The industry has done an awful lot of research into reclamation over the years. I'm not exactly sure of the time that one took, but it's certainly evidence of successful reclamation. We've reclaimed a number of other sites over the years, and each of them probably had their own individual challenges. But we're certainly learning how to make it work.

10:15 a.m.

Liberal

Justin Trudeau Liberal Papineau, QC

There's one other comment that struck me when we flew over Kearl Lake. You mentioned that it's a shallow lake that freezes right through and that the compensation lakes you'll be making are deeper. Certainly on the surface, I thought that seemed to make sense, although subsequent commentary from some of our native elders and chiefs was that it might not necessarily be a good thing.

My concern is that the lakes to be reclaimed are deeper because they were created through mining processes. Have there been a lot of studies done on what kinds of habitat the reclaimed lakes will create in the long term? I guess I'll turn to Mr. Duane afterwards, as he has an extensive slide on this.

10:15 a.m.

Manager, Strategy and Regional Integration, Suncor Energy Inc.

Chris Fordham

Again, there's been a fair amount of research in that area over the years. The specific lakes I referred to in the helicopter are part of the Imperial Kearl project, and I can't speak specifically to the nature of those lakes beyond what we talked about in the helicopter.

I do know that if you are providing compensation as part of the DFO approval, then that compensation has to support fish habitat. Making it shallow enough that it freezes to the bottom probably won't achieve that.

I'll let Mr. Duane speak further to that.

10:15 a.m.

Manager, Environment, Canadian Natural Resources Ltd

Calvin Duane

We built a compensation lake and it's functioning, but you're absolutely correct about the importance of shallow areas. In fact, 30% of our lake is shallow just to provide for that value. But to ensure that they last over the years and provide habitat, they need the deep components to them as well. So our lake has a component that's less than five metres deep, but it also has a component that's about 20 metres deep, which provides different habitats. All of those things are important.

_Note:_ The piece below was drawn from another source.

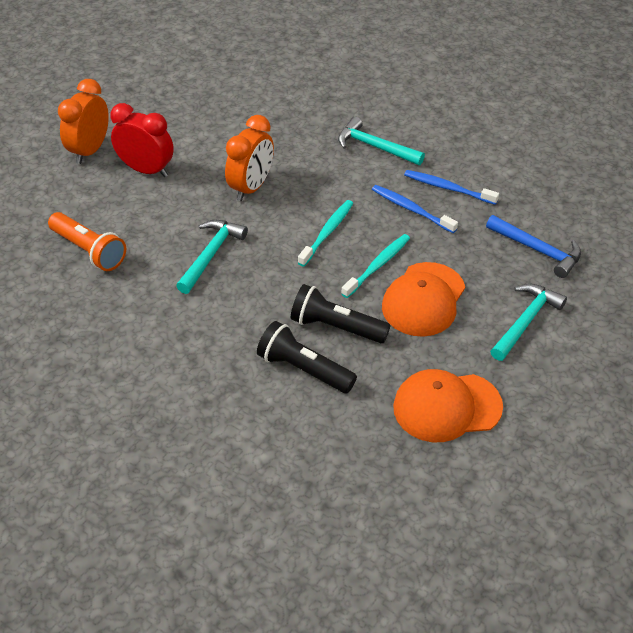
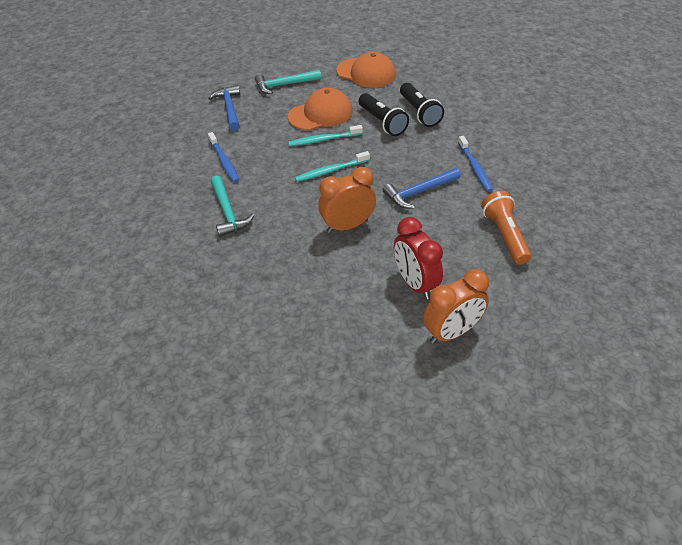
camera: 140 degrees left, 0 degrees up
(211, 255) = (419, 192): turquoise hammer -> blue hammer
(411, 209) = (263, 160): blue toothbrush -> blue toothbrush (475, 167)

We developed our lake, and I assume Imperial will do the same with theirs, by working with the stakeholders to find out how to match it. I can't show you the pictures of our lake, because the aboriginal people don't like them to be shown, but we did a blessing of our lake. They were out there and they actually contributed to the lake. We continue to meet with them and they're actually working with us to design the lake and the vegetation around it. We're building a gathering place for them. We've already done 80 hectares of reclamation around the lake.

So we do work with the communities, very much so, on these compensation lakes.